TASK STATEMENT:
Would you transcribe the entries below, beginning at the line with "nose: (555, 194)" and ending after the line with "left back paw: (571, 515)", exactly, with no picture and nothing more?

MATERIAL PROVIDED:
§ §
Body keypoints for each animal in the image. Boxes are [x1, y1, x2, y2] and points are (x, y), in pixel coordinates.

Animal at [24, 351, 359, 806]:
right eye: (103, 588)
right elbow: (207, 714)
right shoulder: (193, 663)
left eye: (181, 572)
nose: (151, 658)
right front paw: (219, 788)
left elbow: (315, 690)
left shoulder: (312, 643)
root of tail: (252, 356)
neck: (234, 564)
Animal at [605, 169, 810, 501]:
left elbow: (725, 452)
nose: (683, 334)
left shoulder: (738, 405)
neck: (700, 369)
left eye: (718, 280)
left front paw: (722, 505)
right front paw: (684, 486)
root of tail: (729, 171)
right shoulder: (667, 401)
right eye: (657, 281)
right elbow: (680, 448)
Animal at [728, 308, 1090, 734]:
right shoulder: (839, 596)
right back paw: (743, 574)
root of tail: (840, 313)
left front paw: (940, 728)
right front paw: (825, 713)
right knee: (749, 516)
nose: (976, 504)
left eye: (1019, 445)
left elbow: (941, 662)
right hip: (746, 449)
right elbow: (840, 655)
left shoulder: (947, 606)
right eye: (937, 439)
§ §
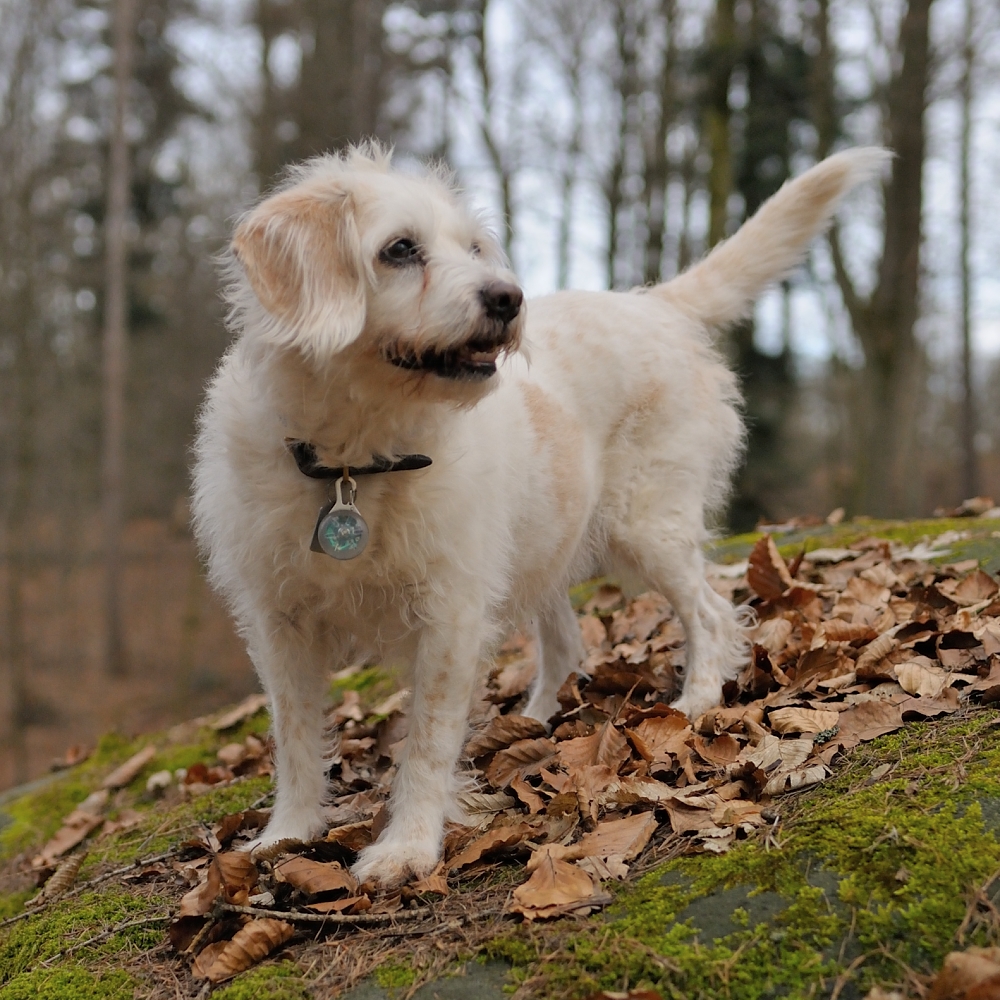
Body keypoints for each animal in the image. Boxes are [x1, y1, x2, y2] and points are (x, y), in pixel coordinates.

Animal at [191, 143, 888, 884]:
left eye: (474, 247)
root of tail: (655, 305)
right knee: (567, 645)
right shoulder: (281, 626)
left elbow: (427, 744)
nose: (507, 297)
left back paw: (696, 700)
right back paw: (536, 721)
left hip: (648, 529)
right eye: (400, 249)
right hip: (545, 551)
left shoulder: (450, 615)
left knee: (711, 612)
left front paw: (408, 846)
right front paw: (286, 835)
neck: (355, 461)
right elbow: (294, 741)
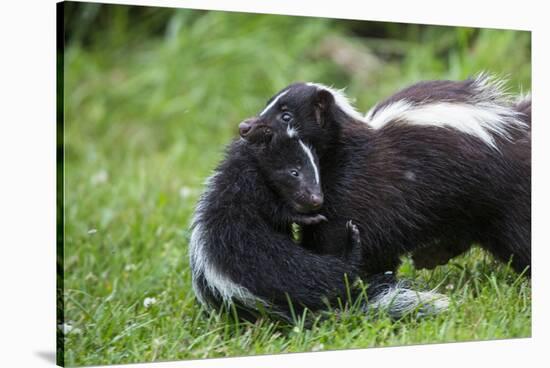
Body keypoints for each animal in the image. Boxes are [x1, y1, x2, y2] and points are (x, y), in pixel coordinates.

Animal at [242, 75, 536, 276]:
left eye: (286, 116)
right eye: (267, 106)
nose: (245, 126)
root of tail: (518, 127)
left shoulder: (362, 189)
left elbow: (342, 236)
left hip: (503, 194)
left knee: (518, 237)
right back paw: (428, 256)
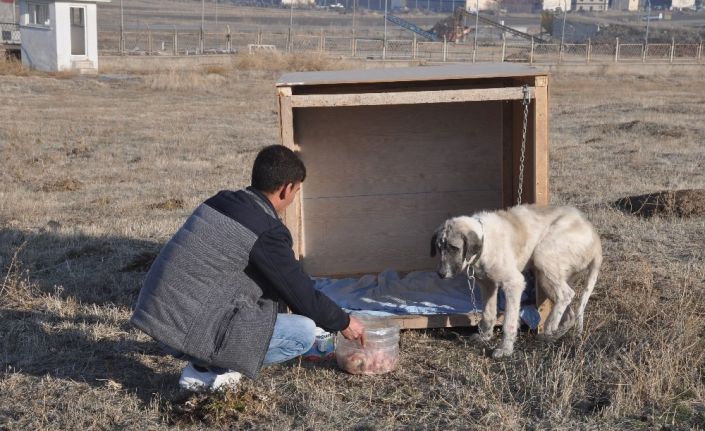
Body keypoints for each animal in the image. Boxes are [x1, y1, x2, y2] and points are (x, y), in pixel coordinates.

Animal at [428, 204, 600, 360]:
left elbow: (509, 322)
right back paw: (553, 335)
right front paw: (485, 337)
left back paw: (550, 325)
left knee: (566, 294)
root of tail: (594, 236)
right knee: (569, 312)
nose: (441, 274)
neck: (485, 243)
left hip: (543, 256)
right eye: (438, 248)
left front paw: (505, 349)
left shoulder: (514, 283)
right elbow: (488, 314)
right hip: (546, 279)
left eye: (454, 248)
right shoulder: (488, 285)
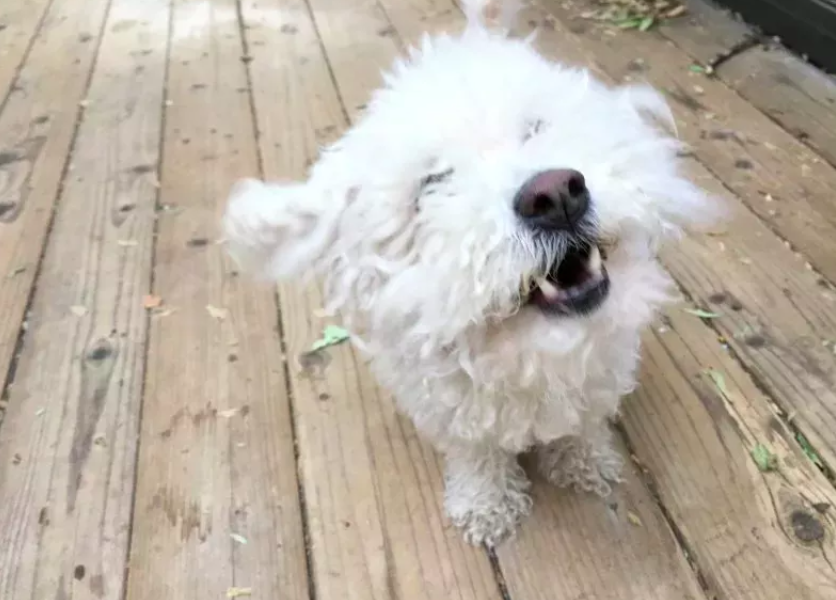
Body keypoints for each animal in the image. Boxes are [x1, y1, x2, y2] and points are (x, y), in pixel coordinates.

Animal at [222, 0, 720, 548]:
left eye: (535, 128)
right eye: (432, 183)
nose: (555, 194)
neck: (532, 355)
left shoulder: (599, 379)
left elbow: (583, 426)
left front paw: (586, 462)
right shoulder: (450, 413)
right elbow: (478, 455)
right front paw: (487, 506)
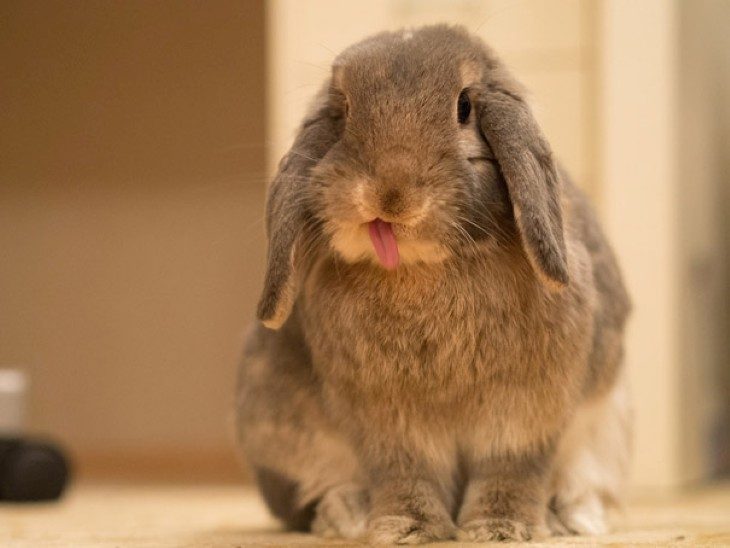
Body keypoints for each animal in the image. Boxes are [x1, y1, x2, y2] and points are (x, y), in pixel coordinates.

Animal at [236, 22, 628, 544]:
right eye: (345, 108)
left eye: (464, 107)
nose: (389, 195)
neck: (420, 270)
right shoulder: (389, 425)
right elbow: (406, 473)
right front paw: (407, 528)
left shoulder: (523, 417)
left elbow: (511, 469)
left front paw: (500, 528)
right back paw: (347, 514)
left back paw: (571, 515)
§ §
TASK RESULT:
nose: (555, 194)
neck: (532, 355)
left shoulder: (599, 379)
left elbow: (583, 426)
left front paw: (586, 462)
right shoulder: (450, 413)
right elbow: (478, 455)
right front paw: (487, 506)
Body keypoints for each animal in the image. Boxes are [x1, y1, x2, y2] and points are (x, y), in pixel coordinates.

Animal at [236, 22, 628, 544]:
right eye: (345, 108)
left eye: (464, 107)
nose: (389, 195)
neck: (420, 270)
right shoulder: (389, 425)
right elbow: (406, 473)
right front paw: (407, 528)
left shoulder: (523, 417)
left elbow: (511, 469)
left front paw: (500, 528)
right back paw: (347, 514)
left back paw: (571, 515)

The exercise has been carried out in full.